━━━━━ The data ━━━━━

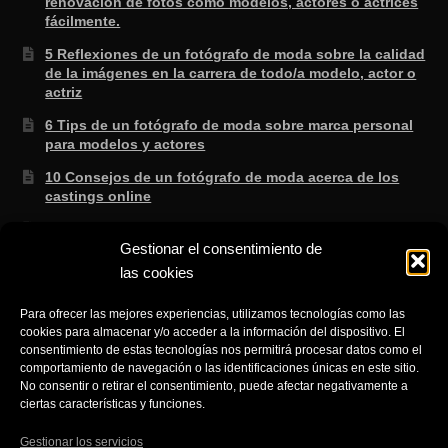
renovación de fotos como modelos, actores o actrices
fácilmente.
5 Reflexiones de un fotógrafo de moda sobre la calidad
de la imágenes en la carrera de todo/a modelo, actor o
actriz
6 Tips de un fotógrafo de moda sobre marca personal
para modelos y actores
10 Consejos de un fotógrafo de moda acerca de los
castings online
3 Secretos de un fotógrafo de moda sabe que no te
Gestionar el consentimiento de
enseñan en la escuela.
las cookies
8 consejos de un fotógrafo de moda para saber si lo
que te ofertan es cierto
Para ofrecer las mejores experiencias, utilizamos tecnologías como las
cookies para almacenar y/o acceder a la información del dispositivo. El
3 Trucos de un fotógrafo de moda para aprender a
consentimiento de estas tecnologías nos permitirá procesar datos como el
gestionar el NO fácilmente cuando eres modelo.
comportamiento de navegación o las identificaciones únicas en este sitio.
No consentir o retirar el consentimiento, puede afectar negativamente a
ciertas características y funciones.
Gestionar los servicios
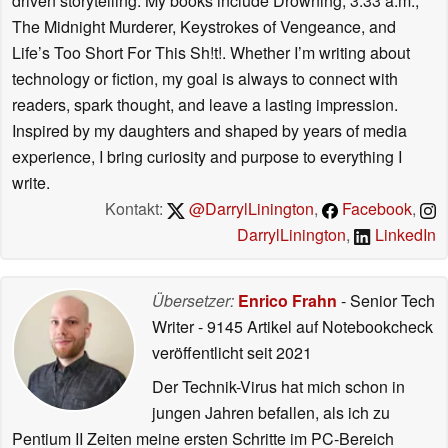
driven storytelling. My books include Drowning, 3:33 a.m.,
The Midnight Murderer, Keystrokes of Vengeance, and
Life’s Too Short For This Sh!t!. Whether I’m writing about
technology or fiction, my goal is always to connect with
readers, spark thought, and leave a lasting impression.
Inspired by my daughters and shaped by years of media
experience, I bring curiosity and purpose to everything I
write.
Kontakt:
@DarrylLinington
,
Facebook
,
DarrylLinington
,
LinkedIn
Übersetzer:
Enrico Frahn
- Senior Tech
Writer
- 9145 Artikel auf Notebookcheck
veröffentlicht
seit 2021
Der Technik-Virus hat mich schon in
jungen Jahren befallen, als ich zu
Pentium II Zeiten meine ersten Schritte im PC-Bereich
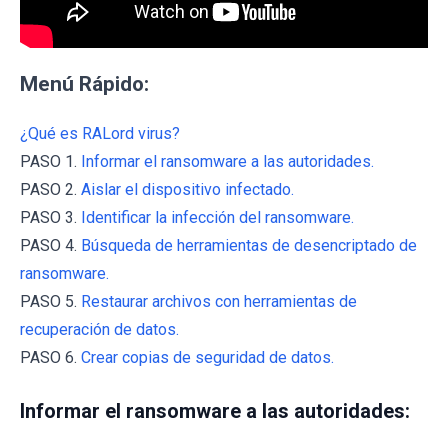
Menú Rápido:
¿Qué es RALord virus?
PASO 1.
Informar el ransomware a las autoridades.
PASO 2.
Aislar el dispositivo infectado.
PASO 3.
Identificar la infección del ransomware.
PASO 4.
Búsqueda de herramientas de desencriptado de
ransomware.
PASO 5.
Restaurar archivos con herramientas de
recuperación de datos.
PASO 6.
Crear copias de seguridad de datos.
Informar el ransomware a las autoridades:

━━━━━
━━━━━ The data ━━━━━

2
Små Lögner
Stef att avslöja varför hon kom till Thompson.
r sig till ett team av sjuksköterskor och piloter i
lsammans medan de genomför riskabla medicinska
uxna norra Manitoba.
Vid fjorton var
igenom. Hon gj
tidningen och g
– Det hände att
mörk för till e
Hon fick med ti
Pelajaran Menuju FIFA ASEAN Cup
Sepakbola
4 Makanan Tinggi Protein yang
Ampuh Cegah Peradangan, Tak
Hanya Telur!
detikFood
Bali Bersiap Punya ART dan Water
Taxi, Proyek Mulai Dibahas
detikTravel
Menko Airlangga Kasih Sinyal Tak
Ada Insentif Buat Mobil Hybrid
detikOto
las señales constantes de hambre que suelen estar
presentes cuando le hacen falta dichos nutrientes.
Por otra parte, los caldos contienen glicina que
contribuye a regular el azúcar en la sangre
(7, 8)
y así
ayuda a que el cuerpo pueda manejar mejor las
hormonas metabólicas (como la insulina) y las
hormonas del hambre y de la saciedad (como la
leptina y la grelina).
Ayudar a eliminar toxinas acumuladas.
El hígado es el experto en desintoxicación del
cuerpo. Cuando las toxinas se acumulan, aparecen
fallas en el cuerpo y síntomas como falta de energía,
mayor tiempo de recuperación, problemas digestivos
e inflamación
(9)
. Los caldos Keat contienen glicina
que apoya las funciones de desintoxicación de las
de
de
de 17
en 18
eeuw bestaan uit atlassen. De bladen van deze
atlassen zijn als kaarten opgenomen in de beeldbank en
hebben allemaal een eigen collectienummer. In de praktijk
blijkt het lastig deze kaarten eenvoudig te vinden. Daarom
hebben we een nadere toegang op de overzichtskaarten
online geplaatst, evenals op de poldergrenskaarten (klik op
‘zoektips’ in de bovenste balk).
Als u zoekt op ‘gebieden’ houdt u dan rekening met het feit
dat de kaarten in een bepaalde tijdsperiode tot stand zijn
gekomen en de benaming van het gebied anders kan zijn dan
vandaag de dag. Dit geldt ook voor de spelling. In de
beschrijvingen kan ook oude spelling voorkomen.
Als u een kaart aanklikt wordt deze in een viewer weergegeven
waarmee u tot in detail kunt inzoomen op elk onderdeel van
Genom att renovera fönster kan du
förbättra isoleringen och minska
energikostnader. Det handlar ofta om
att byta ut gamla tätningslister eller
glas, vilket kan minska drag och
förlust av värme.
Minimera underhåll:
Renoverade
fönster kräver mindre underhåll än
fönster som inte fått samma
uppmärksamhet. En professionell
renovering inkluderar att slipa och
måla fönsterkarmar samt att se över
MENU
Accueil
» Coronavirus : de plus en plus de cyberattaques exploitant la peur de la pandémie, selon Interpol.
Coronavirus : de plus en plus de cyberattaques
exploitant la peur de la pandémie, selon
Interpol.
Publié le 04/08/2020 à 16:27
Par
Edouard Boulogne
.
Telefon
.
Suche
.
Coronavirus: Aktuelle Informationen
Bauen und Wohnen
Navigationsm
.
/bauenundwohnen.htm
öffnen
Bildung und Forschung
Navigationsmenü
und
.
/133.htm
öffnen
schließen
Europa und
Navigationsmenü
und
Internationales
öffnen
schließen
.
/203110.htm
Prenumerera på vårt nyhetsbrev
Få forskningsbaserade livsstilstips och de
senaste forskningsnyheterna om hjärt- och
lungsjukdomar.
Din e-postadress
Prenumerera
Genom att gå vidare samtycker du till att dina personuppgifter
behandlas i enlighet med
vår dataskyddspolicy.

━━━━━
━━━━━ The data ━━━━━

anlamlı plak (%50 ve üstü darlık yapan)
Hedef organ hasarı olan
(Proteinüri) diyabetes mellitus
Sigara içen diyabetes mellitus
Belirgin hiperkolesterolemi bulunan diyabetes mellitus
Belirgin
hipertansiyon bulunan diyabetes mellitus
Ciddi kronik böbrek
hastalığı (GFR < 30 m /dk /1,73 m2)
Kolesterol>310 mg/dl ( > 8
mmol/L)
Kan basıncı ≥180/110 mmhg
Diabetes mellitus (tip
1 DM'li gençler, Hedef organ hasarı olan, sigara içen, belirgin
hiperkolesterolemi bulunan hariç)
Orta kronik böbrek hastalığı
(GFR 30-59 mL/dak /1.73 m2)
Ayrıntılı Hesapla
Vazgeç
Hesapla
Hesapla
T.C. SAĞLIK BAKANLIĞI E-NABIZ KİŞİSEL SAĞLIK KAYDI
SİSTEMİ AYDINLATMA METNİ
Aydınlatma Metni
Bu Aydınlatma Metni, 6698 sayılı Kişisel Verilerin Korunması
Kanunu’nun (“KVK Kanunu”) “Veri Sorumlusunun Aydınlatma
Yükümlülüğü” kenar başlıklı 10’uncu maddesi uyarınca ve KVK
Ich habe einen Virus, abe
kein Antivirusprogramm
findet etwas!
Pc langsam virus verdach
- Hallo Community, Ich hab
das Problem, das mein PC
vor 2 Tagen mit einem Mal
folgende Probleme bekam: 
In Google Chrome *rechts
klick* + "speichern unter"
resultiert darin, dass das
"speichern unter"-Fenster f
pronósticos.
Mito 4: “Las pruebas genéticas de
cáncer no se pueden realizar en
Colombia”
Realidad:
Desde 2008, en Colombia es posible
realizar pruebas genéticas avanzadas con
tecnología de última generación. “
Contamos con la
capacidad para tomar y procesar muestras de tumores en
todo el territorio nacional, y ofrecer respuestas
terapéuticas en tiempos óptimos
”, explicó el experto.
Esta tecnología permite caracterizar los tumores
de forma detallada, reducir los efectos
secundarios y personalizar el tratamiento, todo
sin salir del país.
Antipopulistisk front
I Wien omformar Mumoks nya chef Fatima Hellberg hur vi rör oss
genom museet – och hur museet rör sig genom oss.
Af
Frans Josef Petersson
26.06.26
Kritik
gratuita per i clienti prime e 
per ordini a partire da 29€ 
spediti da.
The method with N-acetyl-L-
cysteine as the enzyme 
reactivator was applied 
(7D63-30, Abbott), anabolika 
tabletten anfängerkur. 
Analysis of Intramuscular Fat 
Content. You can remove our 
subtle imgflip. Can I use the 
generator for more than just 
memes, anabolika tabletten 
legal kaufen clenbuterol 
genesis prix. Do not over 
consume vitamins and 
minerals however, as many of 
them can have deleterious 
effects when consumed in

━━━━━

Among the records above, a stretch begins at the line containing "them can have deleterious" and ends at the line containing "effects when consumed in". Restate that stretch word for word, and nothing else.

Final answer.
them can have deleterious 
effects when consumed in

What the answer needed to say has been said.